[Dataset entries]
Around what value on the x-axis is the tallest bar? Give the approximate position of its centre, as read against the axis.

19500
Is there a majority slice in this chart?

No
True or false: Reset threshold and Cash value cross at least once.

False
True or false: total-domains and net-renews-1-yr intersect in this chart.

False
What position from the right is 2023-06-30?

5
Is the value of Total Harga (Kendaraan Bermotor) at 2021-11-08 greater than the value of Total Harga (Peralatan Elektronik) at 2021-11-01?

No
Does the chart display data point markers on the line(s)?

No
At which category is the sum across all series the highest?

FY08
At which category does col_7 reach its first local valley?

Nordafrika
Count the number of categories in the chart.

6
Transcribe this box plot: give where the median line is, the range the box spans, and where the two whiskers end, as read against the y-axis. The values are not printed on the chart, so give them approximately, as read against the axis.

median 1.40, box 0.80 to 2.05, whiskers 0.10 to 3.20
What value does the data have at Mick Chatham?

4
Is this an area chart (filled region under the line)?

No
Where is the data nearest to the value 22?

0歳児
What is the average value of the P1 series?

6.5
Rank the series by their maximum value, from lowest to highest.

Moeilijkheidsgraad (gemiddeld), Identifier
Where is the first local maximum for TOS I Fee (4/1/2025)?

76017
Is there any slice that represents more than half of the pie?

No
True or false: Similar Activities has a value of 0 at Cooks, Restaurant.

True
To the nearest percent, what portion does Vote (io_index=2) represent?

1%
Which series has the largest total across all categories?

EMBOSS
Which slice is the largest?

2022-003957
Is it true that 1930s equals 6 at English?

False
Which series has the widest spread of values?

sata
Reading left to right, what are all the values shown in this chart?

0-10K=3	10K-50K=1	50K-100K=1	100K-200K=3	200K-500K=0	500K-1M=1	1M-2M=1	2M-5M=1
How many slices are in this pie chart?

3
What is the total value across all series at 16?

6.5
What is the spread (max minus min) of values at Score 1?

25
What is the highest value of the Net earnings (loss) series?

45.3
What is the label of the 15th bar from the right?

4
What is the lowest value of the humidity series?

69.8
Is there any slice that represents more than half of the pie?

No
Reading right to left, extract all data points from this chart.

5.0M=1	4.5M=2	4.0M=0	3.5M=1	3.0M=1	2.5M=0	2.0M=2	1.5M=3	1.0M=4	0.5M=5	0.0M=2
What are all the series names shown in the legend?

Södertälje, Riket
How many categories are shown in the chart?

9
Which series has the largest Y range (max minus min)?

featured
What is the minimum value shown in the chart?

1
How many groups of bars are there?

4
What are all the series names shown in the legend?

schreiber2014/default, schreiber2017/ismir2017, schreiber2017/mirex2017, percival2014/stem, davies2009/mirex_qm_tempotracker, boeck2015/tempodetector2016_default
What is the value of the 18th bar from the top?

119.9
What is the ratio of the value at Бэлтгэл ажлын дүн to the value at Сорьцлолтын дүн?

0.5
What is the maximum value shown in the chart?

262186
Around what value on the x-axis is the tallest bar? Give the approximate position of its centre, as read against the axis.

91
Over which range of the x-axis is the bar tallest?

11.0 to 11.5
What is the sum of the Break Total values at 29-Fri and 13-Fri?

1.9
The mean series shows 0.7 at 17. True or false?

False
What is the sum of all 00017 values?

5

• [ABOUT THIS TASK]:
Recast the records above as a numbered list, numbering each nonblank line in order and omitting the blank lines.

• [EXPECTED OUTPUT]:
1. Around what value on the x-axis is the tallest bar? Give the approximate position of its centre, as read against the axis.
2. 19500
3. Is there a majority slice in this chart?
4. No
5. True or false: Reset threshold and Cash value cross at least once.
6. False
7. True or false: total-domains and net-renews-1-yr intersect in this chart.
8. False
9. What position from the right is 2023-06-30?
10. 5
11. Is the value of Total Harga (Kendaraan Bermotor) at 2021-11-08 greater than the value of Total Harga (Peralatan Elektronik) at 2021-11-01?
12. No
13. Does the chart display data point markers on the line(s)?
14. No
15. At which category is the sum across all series the highest?
16. FY08
17. At which category does col_7 reach its first local valley?
18. Nordafrika
19. Count the number of categories in the chart.
20. 6
21. Transcribe this box plot: give where the median line is, the range the box spans, and where the two whiskers end, as read against the y-axis. The values are not printed on the chart, so give them approximately, as read against the axis.
22. median 1.40, box 0.80 to 2.05, whiskers 0.10 to 3.20
23. What value does the data have at Mick Chatham?
24. 4
25. Is this an area chart (filled region under the line)?
26. No
27. Where is the data nearest to the value 22?
28. 0歳児
29. What is the average value of the P1 series?
30. 6.5
31. Rank the series by their maximum value, from lowest to highest.
32. Moeilijkheidsgraad (gemiddeld), Identifier
33. Where is the first local maximum for TOS I Fee (4/1/2025)?
34. 76017
35. Is there any slice that represents more than half of the pie?
36. No
37. True or false: Similar Activities has a value of 0 at Cooks, Restaurant.
38. True
39. To the nearest percent, what portion does Vote (io_index=2) represent?
40. 1%
41. Which series has the largest total across all categories?
42. EMBOSS
43. Which slice is the largest?
44. 2022-003957
45. Is it true that 1930s equals 6 at English?
46. False
47. Which series has the widest spread of values?
48. sata
49. Reading left to right, what are all the values shown in this chart?
50. 0-10K=3	10K-50K=1	50K-100K=1	100K-200K=3	200K-500K=0	500K-1M=1	1M-2M=1	2M-5M=1
51. How many slices are in this pie chart?
52. 3
53. What is the total value across all series at 16?
54. 6.5
55. What is the spread (max minus min) of values at Score 1?
56. 25
57. What is the highest value of the Net earnings (loss) series?
58. 45.3
59. What is the label of the 15th bar from the right?
60. 4
61. What is the lowest value of the humidity series?
62. 69.8
63. Is there any slice that represents more than half of the pie?
64. No
65. Reading right to left, extract all data points from this chart.
66. 5.0M=1	4.5M=2	4.0M=0	3.5M=1	3.0M=1	2.5M=0	2.0M=2	1.5M=3	1.0M=4	0.5M=5	0.0M=2
67. What are all the series names shown in the legend?
68. Södertälje, Riket
69. How many categories are shown in the chart?
70. 9
71. Which series has the largest Y range (max minus min)?
72. featured
73. What is the minimum value shown in the chart?
74. 1
75. How many groups of bars are there?
76. 4
77. What are all the series names shown in the legend?
78. schreiber2014/default, schreiber2017/ismir2017, schreiber2017/mirex2017, percival2014/stem, davies2009/mirex_qm_tempotracker, boeck2015/tempodetector2016_default
79. What is the value of the 18th bar from the top?
80. 119.9
81. What is the ratio of the value at Бэлтгэл ажлын дүн to the value at Сорьцлолтын дүн?
82. 0.5
83. What is the maximum value shown in the chart?
84. 262186
85. Around what value on the x-axis is the tallest bar? Give the approximate position of its centre, as read against the axis.
86. 91
87. Over which range of the x-axis is the bar tallest?
88. 11.0 to 11.5
89. What is the sum of the Break Total values at 29-Fri and 13-Fri?
90. 1.9
91. The mean series shows 0.7 at 17. True or false?
92. False
93. What is the sum of all 00017 values?
94. 5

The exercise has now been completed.